# Shop Built staircase



## hillsco1 (Oct 9, 2011)

Hi,

About a year ago had the opportunity to build a housed stringer stair for a client. I decided to do everything I could in my shop. It went great and as with anything else (cabinets or doors) being built in my shop the quality was much better because of the controlled environment.

Here in Southern California most stairs are built on site but after my experience of doing it in my shop I was wondering if I could do this more often. Does any one have any experience with this or suggestions?


----------



## cabinetman (Jul 5, 2007)

hillsco1 said:


> Hi,
> 
> About a year ago had the opportunity to build a housed stringer stair for a client. I decided to do everything I could in my shop. It went great and as with anything else (cabinets or doors) being built in my shop the quality was much better because of the controlled environment.
> 
> Here in Southern California most stairs are built on site but after my experience of doing it in my shop I was wondering if I could do this more often. Does any one have any experience with this or suggestions?


 





 
It sure is easier to build in the shop.

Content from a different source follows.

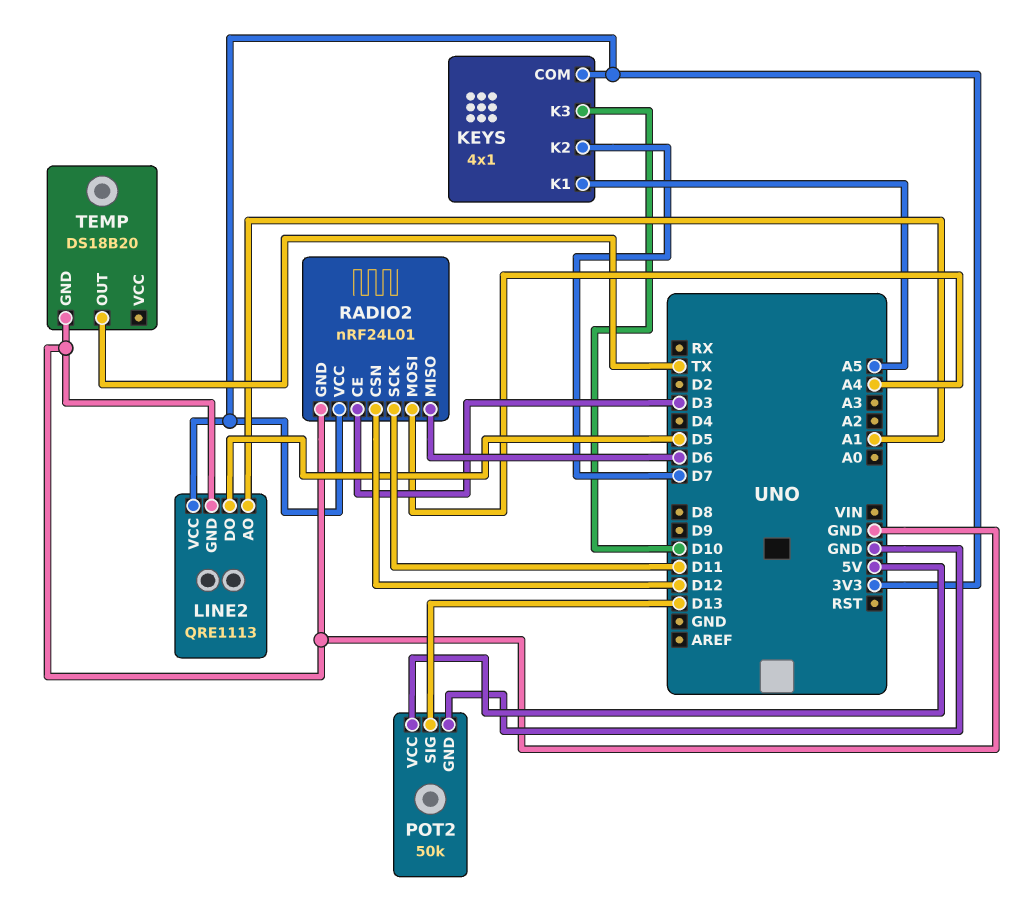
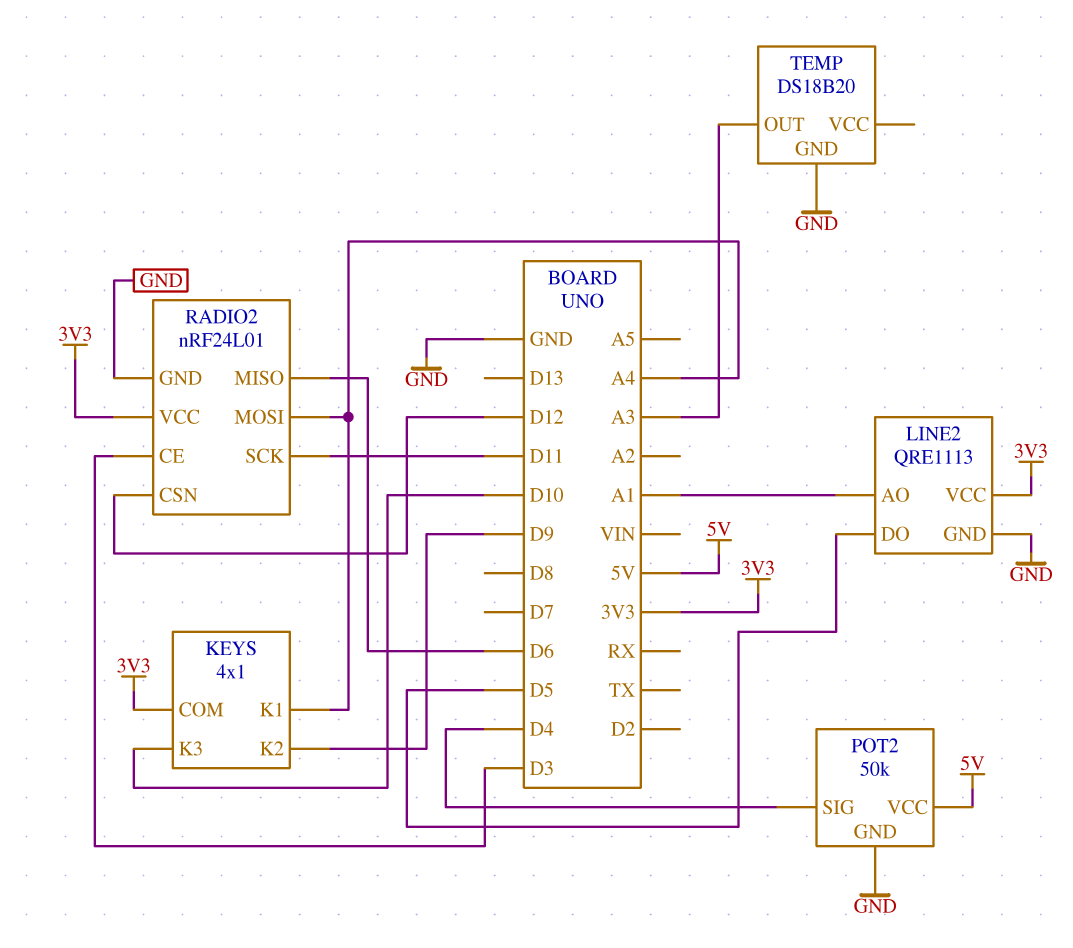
KEYS pin K1: A5 -> A4
KEYS pin K2: D7 -> D9
POT2 pin SIG: D13 -> D4
TEMP pin OUT: TX -> A3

I've done that in order to lay out curved handrail. Spiral stairs work out well when done in dismantable sections, but you need a high ceiling for some.












 







.


----------



## Brink (Nov 22, 2010)

I used to work next door to a high end stair builder. Most everything they did was in their shop.


----------



## framingrailman (Jun 29, 2010)

Building straight runs you should have a bench 4 x 14 with a peice of steel angle iron bolted down on one side only. Build them upside down. To build curves you need a wood floor and ceiling height of at least 12' (very mininmum) should be more. We always build curves one peice.


----------